◆ **Bagian Dokumen**:
>>>

Terancam Berhenti Produksi Usaha Pengrajin Bata Merah Di Desa Kebonagung Kecamatan Sukodono Kabupaten Lumajang
00.41
Add Comment
Portal Berita Lumajang. 24 Desember 2015. Masyarakat desa Kebonagung yang mata pencahariannya usaha pengrajin bata merah dengan modal pembakaran satu kali dobong (tumpukan) 8.200.000 rupiah. Bata merah yang dibakar berjumlah 30 ribu buah, biaya sekam 1 truck 1.300.000 rupiah yang digunakan setengahnya harganya 650.000 rupiah, Biaya kayu bakar 1 truk senilai Rp 2.350.000 rupiah. Total biaya pembakaran seluruhnya senilai Rp 3 Juta rupiah.
Biaya ongkos cetak bata merah per seribu buah, seharga Rp 70 ribu rupiah dikalikan 30, total ongkos cetak seluruhnya senilai Rp 2.100.000 rupiah. Dengan tenaga kerja sebanyak dua orang termasuk pemiliknya. biaya memasukkan ke dobong 300.000 rupiah ditambah biaya membakar + nyigir / menata 380.000 rupiah. jumlah keseluruhan Rp. 680.000 Rupiah.
Proses pembakaran memakan waktu selama seminggu, kemudian menunggu sampai bata merah tersebut dingin memerlukan waktu selama tujuh hari, baru kemudian dapat dijual.

<<<

◆ **Baris yang Disediakan**:

>>>

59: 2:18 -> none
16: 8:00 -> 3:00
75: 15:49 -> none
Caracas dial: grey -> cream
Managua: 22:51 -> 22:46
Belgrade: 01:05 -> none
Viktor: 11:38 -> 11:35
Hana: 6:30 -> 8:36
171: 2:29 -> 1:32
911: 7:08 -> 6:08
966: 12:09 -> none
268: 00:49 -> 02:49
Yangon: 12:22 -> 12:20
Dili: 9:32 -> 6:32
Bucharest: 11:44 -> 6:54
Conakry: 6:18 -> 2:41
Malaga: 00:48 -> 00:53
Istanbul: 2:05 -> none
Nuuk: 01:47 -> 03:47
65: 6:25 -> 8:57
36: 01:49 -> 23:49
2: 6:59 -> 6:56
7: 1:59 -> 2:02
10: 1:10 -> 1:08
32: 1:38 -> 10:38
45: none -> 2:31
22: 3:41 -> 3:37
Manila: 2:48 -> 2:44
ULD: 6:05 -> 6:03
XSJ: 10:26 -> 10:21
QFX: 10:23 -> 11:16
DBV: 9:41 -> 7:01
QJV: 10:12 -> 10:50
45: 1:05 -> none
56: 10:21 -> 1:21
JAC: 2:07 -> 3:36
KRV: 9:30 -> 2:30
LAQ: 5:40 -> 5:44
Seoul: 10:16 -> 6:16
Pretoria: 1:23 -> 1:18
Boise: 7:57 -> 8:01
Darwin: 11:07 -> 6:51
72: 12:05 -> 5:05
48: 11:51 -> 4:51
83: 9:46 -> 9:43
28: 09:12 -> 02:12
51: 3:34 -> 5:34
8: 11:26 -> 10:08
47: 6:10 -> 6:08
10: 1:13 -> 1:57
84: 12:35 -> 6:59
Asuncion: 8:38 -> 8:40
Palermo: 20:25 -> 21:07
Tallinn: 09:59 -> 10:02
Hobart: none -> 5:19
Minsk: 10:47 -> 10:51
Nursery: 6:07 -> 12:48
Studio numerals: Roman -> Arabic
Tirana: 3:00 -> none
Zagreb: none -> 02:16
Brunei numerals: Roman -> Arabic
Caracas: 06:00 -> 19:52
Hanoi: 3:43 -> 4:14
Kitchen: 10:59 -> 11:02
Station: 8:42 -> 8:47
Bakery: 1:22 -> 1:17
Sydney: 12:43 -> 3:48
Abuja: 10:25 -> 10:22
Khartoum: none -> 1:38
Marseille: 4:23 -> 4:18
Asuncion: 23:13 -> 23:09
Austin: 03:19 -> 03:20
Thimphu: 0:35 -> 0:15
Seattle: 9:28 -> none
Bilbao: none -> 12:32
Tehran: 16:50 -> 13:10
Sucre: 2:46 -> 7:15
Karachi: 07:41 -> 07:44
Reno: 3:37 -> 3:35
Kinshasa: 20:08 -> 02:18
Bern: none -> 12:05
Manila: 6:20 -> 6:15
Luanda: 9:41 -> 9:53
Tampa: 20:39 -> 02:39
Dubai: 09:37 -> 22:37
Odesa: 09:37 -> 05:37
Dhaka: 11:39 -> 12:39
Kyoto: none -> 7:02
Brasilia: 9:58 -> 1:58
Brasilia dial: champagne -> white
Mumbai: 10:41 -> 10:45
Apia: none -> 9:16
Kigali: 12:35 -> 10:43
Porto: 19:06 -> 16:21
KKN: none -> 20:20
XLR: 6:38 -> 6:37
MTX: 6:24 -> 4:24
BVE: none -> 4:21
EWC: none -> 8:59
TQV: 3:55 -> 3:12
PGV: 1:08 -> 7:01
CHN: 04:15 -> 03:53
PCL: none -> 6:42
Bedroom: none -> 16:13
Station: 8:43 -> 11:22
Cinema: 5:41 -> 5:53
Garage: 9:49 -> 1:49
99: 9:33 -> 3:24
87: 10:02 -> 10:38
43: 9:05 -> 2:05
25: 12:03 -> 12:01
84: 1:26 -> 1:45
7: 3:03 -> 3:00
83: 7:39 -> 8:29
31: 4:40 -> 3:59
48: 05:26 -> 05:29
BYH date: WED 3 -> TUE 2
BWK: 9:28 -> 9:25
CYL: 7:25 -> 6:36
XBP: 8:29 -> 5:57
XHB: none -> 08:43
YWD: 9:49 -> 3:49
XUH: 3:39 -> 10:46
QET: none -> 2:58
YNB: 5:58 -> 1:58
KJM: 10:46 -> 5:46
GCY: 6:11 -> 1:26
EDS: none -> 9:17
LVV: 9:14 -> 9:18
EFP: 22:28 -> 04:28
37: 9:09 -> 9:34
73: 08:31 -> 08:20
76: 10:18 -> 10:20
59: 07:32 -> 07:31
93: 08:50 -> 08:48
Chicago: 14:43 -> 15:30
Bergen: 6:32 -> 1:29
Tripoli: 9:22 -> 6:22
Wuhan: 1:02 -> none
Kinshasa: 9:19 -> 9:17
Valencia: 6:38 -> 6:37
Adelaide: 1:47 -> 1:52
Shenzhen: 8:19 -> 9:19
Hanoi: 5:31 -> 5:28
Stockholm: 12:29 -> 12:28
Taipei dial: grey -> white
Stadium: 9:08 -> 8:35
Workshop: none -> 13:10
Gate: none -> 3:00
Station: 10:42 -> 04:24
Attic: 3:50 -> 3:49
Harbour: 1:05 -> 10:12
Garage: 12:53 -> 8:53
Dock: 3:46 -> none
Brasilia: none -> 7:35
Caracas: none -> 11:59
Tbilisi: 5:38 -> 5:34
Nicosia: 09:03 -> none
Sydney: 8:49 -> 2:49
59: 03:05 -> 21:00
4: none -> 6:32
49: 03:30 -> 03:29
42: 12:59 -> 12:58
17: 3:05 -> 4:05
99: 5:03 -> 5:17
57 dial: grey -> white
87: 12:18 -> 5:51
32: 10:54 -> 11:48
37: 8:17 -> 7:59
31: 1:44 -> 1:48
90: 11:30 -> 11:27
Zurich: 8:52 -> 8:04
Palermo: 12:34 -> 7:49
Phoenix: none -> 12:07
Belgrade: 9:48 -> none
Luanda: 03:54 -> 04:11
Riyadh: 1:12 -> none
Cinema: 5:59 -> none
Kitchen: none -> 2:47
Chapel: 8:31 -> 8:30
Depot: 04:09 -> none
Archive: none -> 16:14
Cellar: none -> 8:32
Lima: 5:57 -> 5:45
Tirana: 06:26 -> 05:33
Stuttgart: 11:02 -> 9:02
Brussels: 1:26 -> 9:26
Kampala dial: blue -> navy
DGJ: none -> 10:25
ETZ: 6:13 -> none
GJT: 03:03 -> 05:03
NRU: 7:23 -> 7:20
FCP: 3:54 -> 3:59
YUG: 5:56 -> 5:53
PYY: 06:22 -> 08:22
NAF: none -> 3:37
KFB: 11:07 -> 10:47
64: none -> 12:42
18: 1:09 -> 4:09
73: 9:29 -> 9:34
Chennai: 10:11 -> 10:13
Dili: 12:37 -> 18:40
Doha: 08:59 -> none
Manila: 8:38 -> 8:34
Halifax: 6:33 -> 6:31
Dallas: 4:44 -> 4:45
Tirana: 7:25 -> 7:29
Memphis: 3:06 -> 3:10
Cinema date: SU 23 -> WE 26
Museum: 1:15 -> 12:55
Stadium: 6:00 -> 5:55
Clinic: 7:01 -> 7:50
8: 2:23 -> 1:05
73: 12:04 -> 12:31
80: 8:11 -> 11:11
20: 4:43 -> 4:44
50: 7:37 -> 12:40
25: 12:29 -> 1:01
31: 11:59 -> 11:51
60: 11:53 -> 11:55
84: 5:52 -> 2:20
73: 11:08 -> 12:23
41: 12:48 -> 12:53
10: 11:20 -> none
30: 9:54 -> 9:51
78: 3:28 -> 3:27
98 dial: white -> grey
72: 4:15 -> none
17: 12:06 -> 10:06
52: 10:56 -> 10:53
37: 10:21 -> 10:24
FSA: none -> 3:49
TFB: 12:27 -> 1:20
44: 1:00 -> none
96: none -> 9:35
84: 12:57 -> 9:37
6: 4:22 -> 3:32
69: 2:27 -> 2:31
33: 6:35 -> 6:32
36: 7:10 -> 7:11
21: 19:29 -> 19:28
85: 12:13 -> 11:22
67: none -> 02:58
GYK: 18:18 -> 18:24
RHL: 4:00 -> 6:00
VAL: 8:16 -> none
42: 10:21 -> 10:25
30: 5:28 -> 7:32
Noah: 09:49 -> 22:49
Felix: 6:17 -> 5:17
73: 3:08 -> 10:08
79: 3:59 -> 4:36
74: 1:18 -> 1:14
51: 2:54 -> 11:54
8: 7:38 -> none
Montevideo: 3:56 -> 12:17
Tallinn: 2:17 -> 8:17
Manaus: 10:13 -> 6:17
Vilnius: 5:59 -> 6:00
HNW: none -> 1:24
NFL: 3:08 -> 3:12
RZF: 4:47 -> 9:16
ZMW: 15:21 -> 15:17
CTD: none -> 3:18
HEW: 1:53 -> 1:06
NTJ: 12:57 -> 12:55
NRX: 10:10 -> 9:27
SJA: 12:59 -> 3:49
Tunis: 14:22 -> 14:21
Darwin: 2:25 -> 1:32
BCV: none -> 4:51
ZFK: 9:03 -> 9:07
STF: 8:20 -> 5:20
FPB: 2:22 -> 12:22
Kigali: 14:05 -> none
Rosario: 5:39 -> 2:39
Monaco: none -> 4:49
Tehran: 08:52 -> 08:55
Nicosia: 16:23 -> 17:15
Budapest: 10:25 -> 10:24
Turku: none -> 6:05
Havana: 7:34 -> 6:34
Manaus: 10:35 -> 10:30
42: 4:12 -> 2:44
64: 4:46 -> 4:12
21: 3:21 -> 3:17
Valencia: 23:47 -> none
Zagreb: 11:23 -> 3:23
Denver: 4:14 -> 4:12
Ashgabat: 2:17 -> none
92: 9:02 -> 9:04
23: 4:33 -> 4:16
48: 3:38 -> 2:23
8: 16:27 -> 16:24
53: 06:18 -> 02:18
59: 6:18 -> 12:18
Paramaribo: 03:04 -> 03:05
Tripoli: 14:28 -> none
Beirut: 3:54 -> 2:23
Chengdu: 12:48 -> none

<<<

◆ **Tugas Tertulis**: Salin tanpa perubahan bagian teks tentang pengrajin bata merah di Desa Kebonagung, mulai dari "Terancam Berhenti Produksi" dan berakhir pada "3 Juta rupiah.".

◆ **Latihan Selesai**:
Terancam Berhenti Produksi Usaha Pengrajin Bata Merah Di Desa Kebonagung Kecamatan Sukodono Kabupaten Lumajang
00.41
Add Comment
Portal Berita Lumajang. 24 Desember 2015. Masyarakat desa Kebonagung yang mata pencahariannya usaha pengrajin bata merah dengan modal pembakaran satu kali dobong (tumpukan) 8.200.000 rupiah. Bata merah yang dibakar berjumlah 30 ribu buah, biaya sekam 1 truck 1.300.000 rupiah yang digunakan setengahnya harganya 650.000 rupiah, Biaya kayu bakar 1 truk senilai Rp 2.350.000 rupiah. Total biaya pembakaran seluruhnya senilai Rp 3 Juta rupiah.